Khan has faced mounting pressure for months to respond to documented Israeli atrocities, including crimes against humanity. Ignoring intimidation from US lawmakers, Khan has finally acted, asserting that there are reasonable grounds to believe that both Netanyahu and Sinwar bear criminal responsibility for war crimes and crimes against humanity from the onset of Hamas’s attack on Israel on October 7 onwards. ICC judges will now evaluate the evidence to determine whether to issue arrest warrants, a process that could take weeks or months.

Regardless of the ICC’s ultimate decision, this development is a political earthquake for Israel and its allies. Should the warrants be issued, Israel’s top political leaders will become internationally wanted individuals. This will have deep and far-reaching repercussions both domestically and internationally.

Top US leaders have already condemned the ICC’s actions. President Joe Biden described the ICC move as “outrageous,” while other lawmakers threatened retaliatory measures against the court and its judges. Israeli politicians, too, have united in denouncing the ICC decision, looking to the US to adopt measures to discredit the court, despite neither country being a member of the ICC.

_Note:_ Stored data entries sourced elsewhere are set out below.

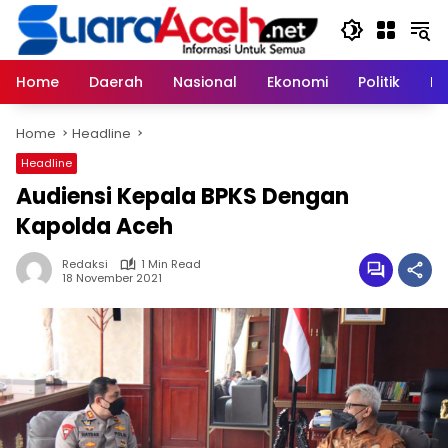
Skip
to
content
Home
Daerah
Nasional
Ekonomi
Politik
H
Home
Headline
Headline
Audiensi Kepala BPKS Dengan
Kapolda Aceh
Redaksi
1 Min Read
18 November 2021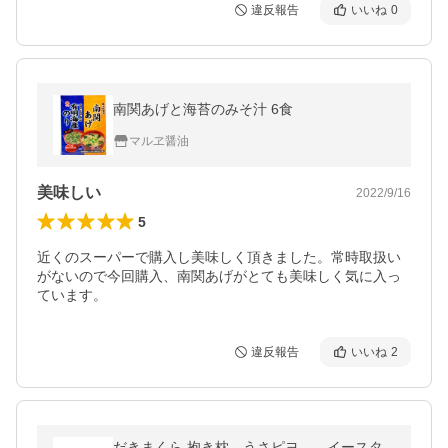
違反報告
いいね
0
南関あげと海苔のみそ汁 6食
マルヱ醤油
美味しい
2022/9/16
5
近くのスーパーで購入し美味しく頂きました。常時取扱い
がないので今回購入、南関あげがとても美味しく気に入っ
ています。
違反報告
いいね
2
だきまくら 抱き枕 うさピヨ イースタ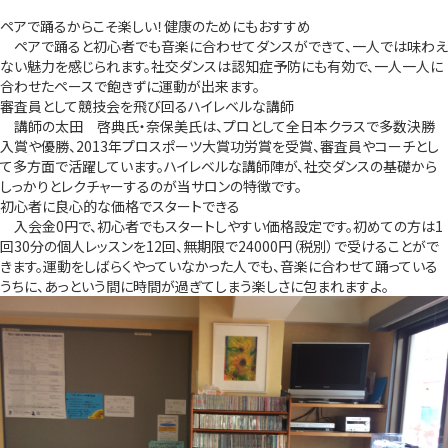
ペアで踊るからこそ楽しい！健康のためにもおすすめ
ペアで踊ると初心者でも音楽に合わせてダンスができて、一人では味わえ
ない魅力を感じられます。社交ダンスは認知症予防にも有効で、一人一人に
合わせたペースで飽きずに運動が出来ます。
審査員として競技会を飛び回るハイレベルな講師
講師の太田 啓典氏・奈保美氏は、プロとして全日本クラスで多数決勝
入賞や優勝、2013年プロスポーツ大賞功労賞を受賞、審査員やコーチとし
て多方面で活躍しています。ハイレベルな講師陣が、社交ダンスの基礎から
しっかりとレクチャーするのが当サロンの特徴です。
初心者に良心的な価格でスタートできる
入会金0円で、初心者でもスタートしやすい価格設定です。初めての方は1
回30分の個人レッスンを12回、無期限で24000円（税別）で受けることがで
きます。運動をしばらくやっていなかった人でも、音楽に合わせて踊っている
うちに、あっという間に時間が過ぎてしまう楽しさに包まれますよ。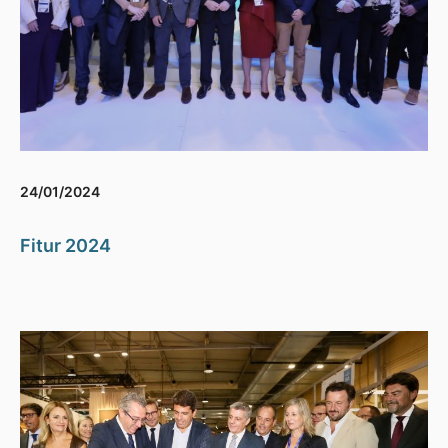
24/01/2024
Fitur 2024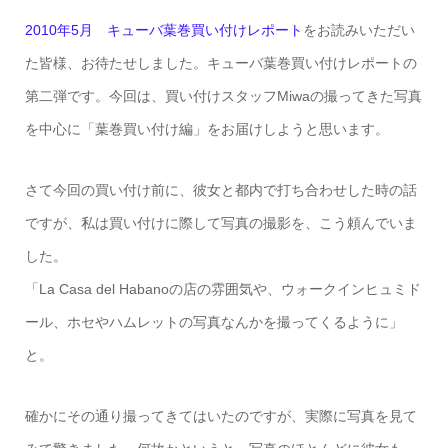
2010年5月 キューバ葉巻買い付けレポート
をお読みいただい
た皆様、お待たせしました。キューバ葉巻買い付けレポートの
第二弾です。今回は、買い付けスタッフMiwaの撮ってきた写真
を中心に「葉巻買い付け編」をお届けしようと思います。
さて今回の買い付け前に、彼女と都内で打ち合わせした時の話
ですが、私は買い付けに際して写真の撮影を、こう頼んでいま
した。
「La Casa del Habanoの店の雰囲気や、ウォークインヒュミド
ール、ホセやハムレットの写真なんかを撮ってくるように」
と。
確かにその通り撮ってきてはいたのですが、実際に写真を見て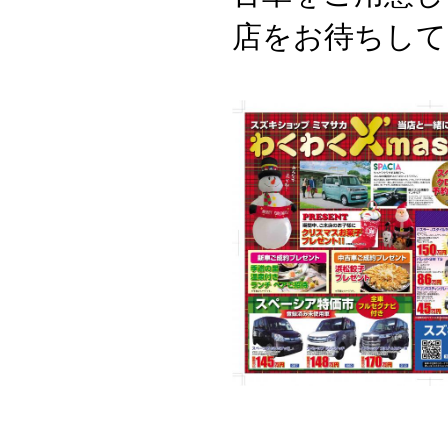
店をお待ちしており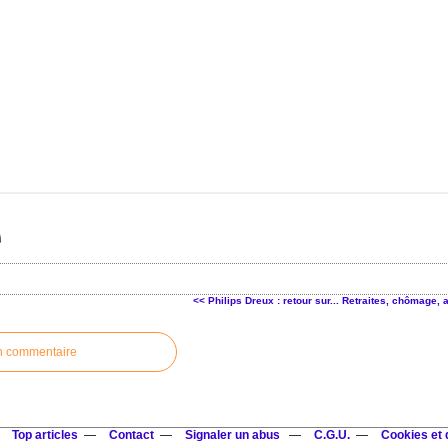
<< Philips Dreux : retour sur...
Retraites, chômage, a
n commentaire
Top articles
Contact
Signaler un abus
C.G.U.
Cookies et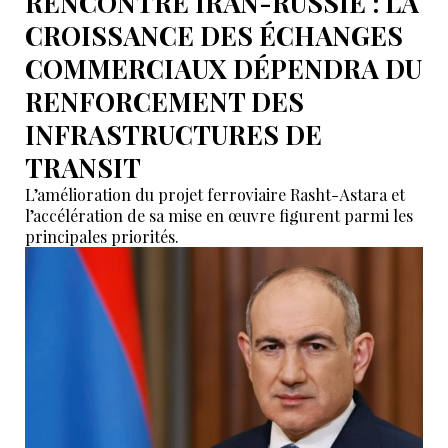
RENCONTRE IRAN-RUSSIE : LA
CROISSANCE DES ÉCHANGES
COMMERCIAUX DÉPENDRA DU
RENFORCEMENT DES
INFRASTRUCTURES DE
TRANSIT
L’amélioration du projet ferroviaire Rasht-Astara et
l’accélération de sa mise en œuvre figurent parmi les
principales priorités.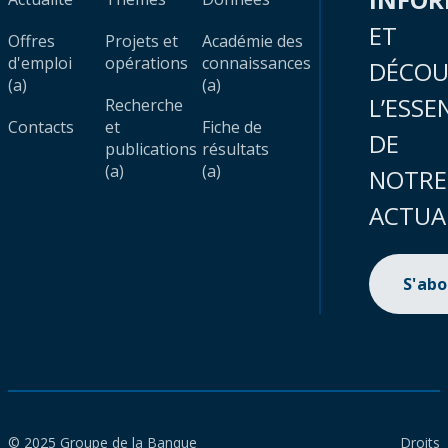
ET
Offres
Projets et
Académie des
d'emploi
opérations
connaissances
DÉCOU
(a)
(a)
L’ESSE
Recherche
Contacts
et
Fiche de
DE
publications
résultats
(a)
(a)
NOTRE
ACTUA
S'ab
© 2025 Groupe de la Banque
Droits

Gantz has criticized the ICC’s equivalence between Israel and Hamas. Opposition Leader Yair Lapid has also condemned the ICC but hinted that Israel’s current predicament is a result of Netanyahu’s policies. For now, Israel will likely present a united front against the ICC’s actions, but this unity may not last. There is a growing belief that Israel would not have reached such a dire situation without Netanyahu’s leadership, leading to increasing calls for his resignation.

How Gantz will leverage this significant development to his advantage remains to be seen. The ICC’s move presents an unprecedented challenge for Israel, one unlike any it has faced in its short history. Meanwhile, the ICC itself faces an existential challenge. Since its establishment in 2002, the court has overseen more than 30 cases involving war crimes and crimes against humanity. Failure to address the situation in Gaza could undermine its credibility, while taking decisive action could restore faith in international law and the rules-based order.

Gantz might use the mounting international pressure on Israel to destabilize Netanyahu’s government. However, this will not be an easy task. Netanyahu will fight to maintain his government’s survival, likely using the ICC indictments to rally nationalistic sentiments and claim that Israel is under attack from an anti-Semitic conspiracy.

It is important to note that while Gantz may disagree with Netanyahu’s tactics, he is no dove. Israeli society has become increasingly anti-Palestinian, particularly since October 7. Gantz may support the existence of a Palestinian Authority, but only as a proxy under extended Israeli control of the West Bank. He is unlikely to support a two-state solution. Therefore, even if Gantz were to replace Netanyahu, the fundamental policies towards Palestinian territories would likely remain unchanged.

Now, Israel stands at a crossroads. The current turmoil and the ICC’s unprecedented move have created a complex and volatile situation. While Benny Gantz poses a significant challenge to Netanyahu’s leadership, the path forward is fraught with difficulty. The potential for an early election looms, but whether this will lead to meaningful change remains uncertain. What is clear is that Israel must navigate these challenges with careful consideration of its long-term national interests and its standing in the international community.